Knowing the difference between keyword and subject searches:

n % CORRECT
PRETEST 660 85.3%
FINAL EXAM 253 98.0%

This specific item represents Spring 2005 students' highest achievement by far on the pre-test, as the majority (85.3%) of students were able to answer this item accurately. (The next highest performance was just 61.1% correct on a different pre-test item, and results went down from there.) Just the same, final exam scores still increased, showing modest yet positive student learning outcomes on this item.

Knowing what Boolean operators and truncation symbols are, and the effect they have on searches:

n % CORRECT
PRETEST 660 8.2%
FINAL EXAM 253 32.8%

Despite having grown up with the Internet and computers, the great majority of students could not accurately answer this pre-test item that relies on basic knowledge of how computer databases - from web search engines to library research databases and online catalogs - are searched. The final exam shows a dramatic increase in student learning on this item, though obviously an achievement rate of just 32.8% for all 253 students in this sample is not adequate. Course administrators will investigate why more students are not learning or retaining this specific item.

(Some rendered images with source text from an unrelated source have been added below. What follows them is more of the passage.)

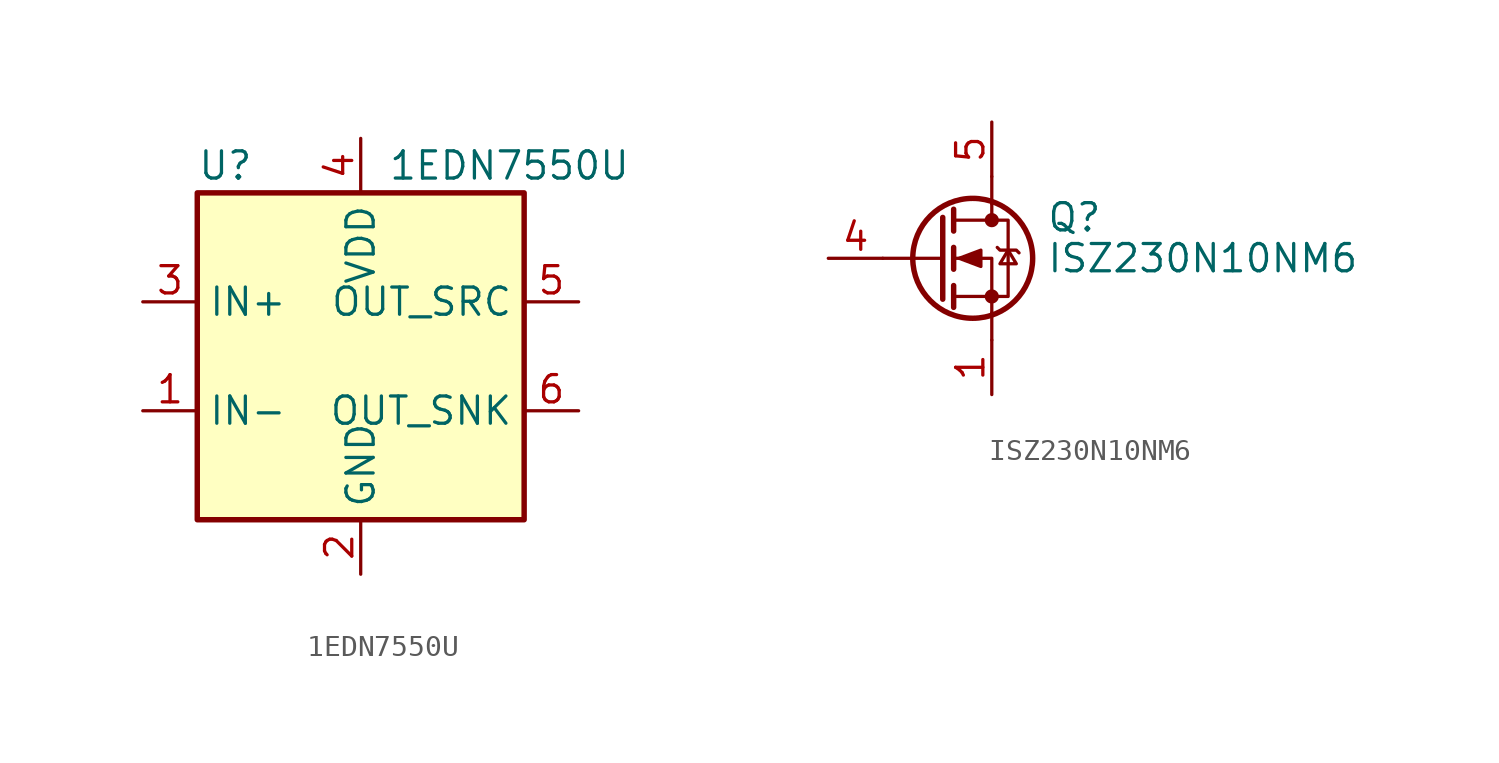
<source format=kicad_sym>
(kicad_symbol_lib
  (version 20241209)
  (generator "kicad_symbol_editor")
  (generator_version "9.0")
  (symbol "1EDN7550U"
    (property "Reference" "U"
      (at -7.62 8.89 0)
      (effects (font (size 1.27 1.27)) (justify left)))
    (property "Value" "1EDN7550U"
      (at 1.27 8.89 0)
      (effects (font (size 1.27 1.27)) (justify left)))
    (symbol "1EDN7550U_0_1"
      (rectangle (start -7.62 7.62) (end 7.62 -7.62) (stroke (width 0.254) (type default)) (fill (type background))))
    (symbol "1EDN7550U_1_1"
      (pin input line (at -10.16 2.54 0) (length 2.54) (name "IN+" (effects (font (size 1.27 1.27)))) (number "3" (effects (font (size 1.27 1.27)))))
      (pin input line (at -10.16 -2.54 0) (length 2.54) (name "IN-" (effects (font (size 1.27 1.27)))) (number "1" (effects (font (size 1.27 1.27)))))
      (pin power_in line (at 0 10.16 270) (length 2.54) (name "VDD" (effects (font (size 1.27 1.27)))) (number "4" (effects (font (size 1.27 1.27)))))
      (pin power_in line (at 0 -10.16 90) (length 2.54) (name "GND" (effects (font (size 1.27 1.27)))) (number "2" (effects (font (size 1.27 1.27)))))
      (pin output line (at 10.16 2.54 180) (length 2.54) (name "OUT_SRC" (effects (font (size 1.27 1.27)))) (number "5" (effects (font (size 1.27 1.27)))))
      (pin output line (at 10.16 -2.54 180) (length 2.54) (name "OUT_SNK" (effects (font (size 1.27 1.27)))) (number "6" (effects (font (size 1.27 1.27)))))))
  (symbol "ISZ230N10NM6"
    (pin_names
      (hide yes))
    (property "Reference" "Q"
      (at 5.08 1.905 0)
      (effects (font (size 1.27 1.27)) (justify left)))
    (property "Value" "ISZ230N10NM6"
      (at 5.08 0 0)
      (effects (font (size 1.27 1.27)) (justify left)))
    (symbol "ISZ230N10NM6_0_1"
      (polyline (pts (xy 0.254 1.905) (xy 0.254 -1.905)) (stroke (width 0.254) (type default)) (fill (type none)))
      (polyline (pts (xy 0.254 0) (xy -2.54 0)) (stroke (width 0) (type default)) (fill (type none)))
      (polyline (pts (xy 0.762 2.286) (xy 0.762 1.27)) (stroke (width 0.254) (type default)) (fill (type none)))
      (polyline (pts (xy 0.762 0.508) (xy 0.762 -0.508)) (stroke (width 0.254) (type default)) (fill (type none)))
      (polyline (pts (xy 0.762 -1.27) (xy 0.762 -2.286)) (stroke (width 0.254) (type default)) (fill (type none)))
      (polyline (pts (xy 0.762 -1.778) (xy 3.302 -1.778) (xy 3.302 1.778) (xy 0.762 1.778)) (stroke (width 0) (type default)) (fill (type none)))
      (polyline (pts (xy 1.016 0) (xy 2.032 0.381) (xy 2.032 -0.381) (xy 1.016 0)) (stroke (width 0) (type default)) (fill (type outline)))
      (circle (center 1.651 0) (radius 2.794) (stroke (width 0.254) (type default)) (fill (type none)))
      (polyline (pts (xy 2.54 2.54) (xy 2.54 3.81)) (stroke (width 0) (type default)) (fill (type none)))
      (polyline (pts (xy 2.54 2.54) (xy 2.54 1.778)) (stroke (width 0) (type default)) (fill (type none)))
      (circle (center 2.54 1.778) (radius 0.254) (stroke (width 0) (type default)) (fill (type outline)))
      (circle (center 2.54 -1.778) (radius 0.254) (stroke (width 0) (type default)) (fill (type outline)))
      (polyline (pts (xy 2.54 -2.54) (xy 2.54 -3.81)) (stroke (width 0) (type default)) (fill (type none)))
      (polyline (pts (xy 2.54 -2.54) (xy 2.54 0) (xy 0.762 0)) (stroke (width 0) (type default)) (fill (type none)))
      (polyline (pts (xy 2.794 0.508) (xy 2.921 0.381) (xy 3.683 0.381) (xy 3.81 0.254)) (stroke (width 0) (type default)) (fill (type none)))
      (polyline (pts (xy 3.302 0.381) (xy 2.921 -0.254) (xy 3.683 -0.254) (xy 3.302 0.381)) (stroke (width 0) (type default)) (fill (type none))))
    (symbol "ISZ230N10NM6_1_0"
      (pin input line (at -5.08 0 0) (length 2.54) (name "G" (effects (font (size 1.27 1.27)))) (number "4" (effects (font (size 1.27 1.27)))))
      (pin passive line (at 2.54 6.35 270) (length 2.54) (name "D" (effects (font (size 1.27 1.27)))) (number "5" (effects (font (size 1.27 1.27))))))
    (symbol "ISZ230N10NM6_1_1"
      (pin passive line (at 2.54 -6.35 90) (length 2.54) (name "S" (effects (font (size 1.27 1.27)))) (number "1" (effects (font (size 1.27 1.27))))))))
</source>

Able to correctly identify a standard citation:

n % CORRECT
PRETEST 660 9.2%
FINAL EXAM 253 56.1%

This is another item that obviously poses great challenges to students entering the course, as the great majority of them are not able to identify a standard citation on the first day of class. Knowing how to interpret citations leads directly to knowing how to access the described material. From these pre-test results, we can posit that most students would not only not know what they were looking at when retrieving such citations from a database, print bibliography, or the free web, but also would not know the next appropriate steps to take to attempt independently to find the item as these vary somewhat by citation type. There is a great positive jump in student learning outcomes seen in the final exam percentage correct, but again a success rate of only 56.1% of all 253 students is not adequate. This item will be addressed by course administrators, in the effort to increase the overall percentage of student learning and retention on this item.

Able to identify paid advertisements in web search engine search results:

n % CORRECT
PRETEST 660 39.2%
FINAL EXAM 253 65.2%

Despite the fact that today's undergraduate students have grown up with computers and the web use, almost two-thirds of students did not know the difference between paid advertisements (that pay web search engines for prominent placement) and supposedly "relevant" search results. Students tended to answer uncritically that anything at the top of search results was relevant and credible. Again, there was strong improvement in the final exam scores and student learning outcomes.

Beyond Library 160, the Library has been strengthening its student learning assessment of other components of the Library's instruction program, including the individual class sessions taught by librarians. Training sessions to the library's teaching faculty have been presented on the topic of learning outcomes assessment; how to present assessment data in promotion and tenure portfolios; the student learning assessment underway in Library 160; a session on peer review of teaching will take place in Spring 2006. All of these efforts are focused on measuring student learning outcomes.